Mais commençons par l’extraordinaire timbre de Joyce Di Donato, que les Haendéliens connaissent bien pour ses rôles dans Radamisto (Virgin Classics) et Floridante (Archiv) sous la baguette d’Alan Curtis, ou encore Hercules avec Christie (Bel Air Classiques). La mezzo dénote une remarquable égalité sur toute la tessiture (sauf un extrême aigu flûté poétique), un souffle herculéen capable de porter la mélodie aux confins de la partition, une agilité robuste dans les vocalises. Le timbre est à la fois profond, fier, mais dépourvu du côté sombre et « masculin » d’une Vivica Genaux, Marijana Mijanovic ou Maria Riccarda Wesseling (que l’on compare leurs Medées dans Teseo). Et cette féminité altière, énergique, assurée ne serait rien si elle n’était constamment au service du drame, de l’esquisse psychologique, de la nuance théâtrale.

Alors, avouons-le, si nous avons décerné sans l’ombre d’une hésitation une Muse d’Or à ce « Furore », ce n’est pas pour l’ironique « Crude furie degl’orridi abissi » de Serse pourtant impeccablement exécuté mais tournant un peu à vide. Ce n’est pas non plus pour le guerrier « Desterò dall’empia Dite », où la mezzo rivalise avec hautbois et trompette gonflée d’une ardeur guerrière à faire pâlir tout contre-ténor. Si nous nous sommes enivrés de bruit et de fureur, nous avons plutôt succombés au désespoir violent et torturé de « Morirò, ma vendicata » où la magicienne conspiratrice exp(l)ose ses désirs nihilistes. Joyce Di Donato y sculpte chaque note avec noirceur, dévale les coloratures avec haine, brosse cursivement la mélodie déjà heurtée, erre de manière imprévisible dans la deuxième partie de l’air. Autre désespoir, mais bien différent que celui crié dans le célèbre « Scherza infidà ». A l’inverse de l’amant anéanti, introverti et suicidaire d’Anne-Sofie von Otter (chez Minkowski), cet Ariodante-ci déclame sa peine avec naturel et sincérité, expose son sort presque avec dédain à l’auditeur devenu confident ou confesseur, insiste sur son malheur, drapé dans sa dignité outragée. L’ornementation de la reprise est exquise d’inventivité et évite la surabondance qui défigurerait cette ligne mélodique hésitante qu’Haendel a voulu. Autre moment de violence et de brutalité amoureuses, le « Where shall I fly » de Déjanire, à l’interprétation plus gluckienne qu’autrefois avec Christie. Le souffle ample, le mot rageur et bouillonnant qui se mue soudainement en murmure menaçant et sournois, les trilles mitraillés, les fins de phrases abattues au lieu d’être posées contribuent au portrait cliniquement très instable de la meurtrière d’Hercule.

Extrait de données:
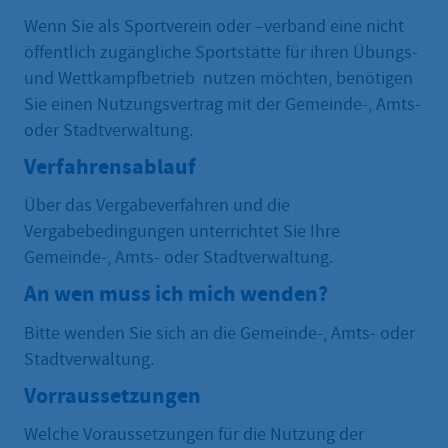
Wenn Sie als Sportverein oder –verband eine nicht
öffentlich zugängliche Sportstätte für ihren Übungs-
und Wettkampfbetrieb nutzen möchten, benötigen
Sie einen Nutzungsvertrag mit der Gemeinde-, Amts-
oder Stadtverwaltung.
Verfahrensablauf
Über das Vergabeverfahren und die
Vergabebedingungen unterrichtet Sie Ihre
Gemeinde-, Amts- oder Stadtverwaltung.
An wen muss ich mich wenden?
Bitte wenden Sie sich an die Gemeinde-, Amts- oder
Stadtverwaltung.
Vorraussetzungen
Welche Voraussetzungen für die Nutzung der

==

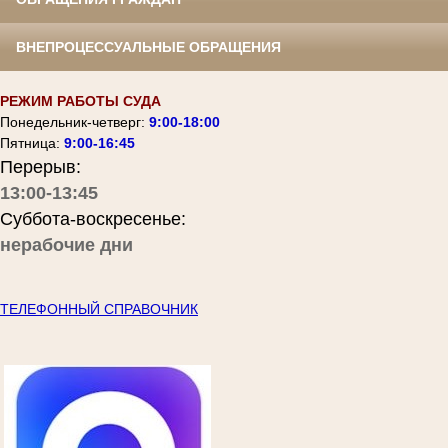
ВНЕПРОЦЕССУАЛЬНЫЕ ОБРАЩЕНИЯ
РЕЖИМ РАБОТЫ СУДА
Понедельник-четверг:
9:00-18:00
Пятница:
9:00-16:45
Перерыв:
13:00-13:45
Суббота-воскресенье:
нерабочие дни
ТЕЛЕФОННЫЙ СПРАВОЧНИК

Consignes de travail:
(a) Les affirmations suivantes sont-elles conformes à la critique du disque « Furore » ? Répondez par oui ou par non à chacune, en citant les mots décisifs du texte.
(i) Le disque a reçu une Muse d’Or.
(ii) Le timbre de Joyce Di Donato a le côté sombre et « masculin » d’une Vivica Genaux.
(iii) Dans l’air d’Ariodante, l’ornementation de la reprise est jugée surabondante.
(b) Répondez brièvement à ces questions sur la critique du disque « Furore ».
(i) Sous la baguette de quel chef Joyce Di Donato a-t-elle chanté dans Radamisto et Floridante ?
(ii) Quelle chanteuse la critique oppose-t-elle à Joyce Di Donato pour l’amant anéanti d’Ariodante ?
(iii) Quel personnage chante « Where shall I fly » ?
(c) Poursuivez la critique du disque « Furore » à partir de sa dernière phrase.

Liste des réponses:
(a)
(i) Oui : « nous avons décerné sans l’ombre d’une hésitation une Muse d’Or à ce « Furore » ».
(ii) Non : « Le timbre est à la fois profond, fier, mais dépourvu du côté sombre et « masculin » d’une Vivica Genaux ».
(iii) Non : « L’ornementation de la reprise est exquise d’inventivité et évite la surabondance ».

(b)
(i) Alan Curtis.
(ii) Anne-Sofie von Otter.
(iii) Déjanire.

(c)
Christophe Rousset conduit les Talens lyriques avec justesse et élégance. On admire la transparence des lignes, la précision des attaques, les jolis timbres des bois. Toutefois, face à l’exubérance à fleur de peau de la mezzo, l’orchestre paraît bien sage, presque ébahi devant tant de feu, écrin discret et complice plus que protagoniste des drames humains extrêmes qui défilent. On ne retrouvera pas ici ma vigueur carrée d’un Minkowski, l’urgence de Christie, le souffle épique de Jacobs. Le « Dolce riposo » est abordé avec des tempi trop allègres pour évoquer le sommeil, les contrastes en partie centrale des airs da capo dépendent plus de l’extraordinaire implication de la chanteuse que du tissu instrumental qui l’environne. Mais ces Talens luxueux quoique distants n’enlève rien à la prestation spectaculaire de DiDonato dont la folie furieuse est une douce folie qu’on aime à partager. 

Alexandre Barrère

Technique : captation nette et précise, mettant fortement en valeur et en avant la voix de la mezzo.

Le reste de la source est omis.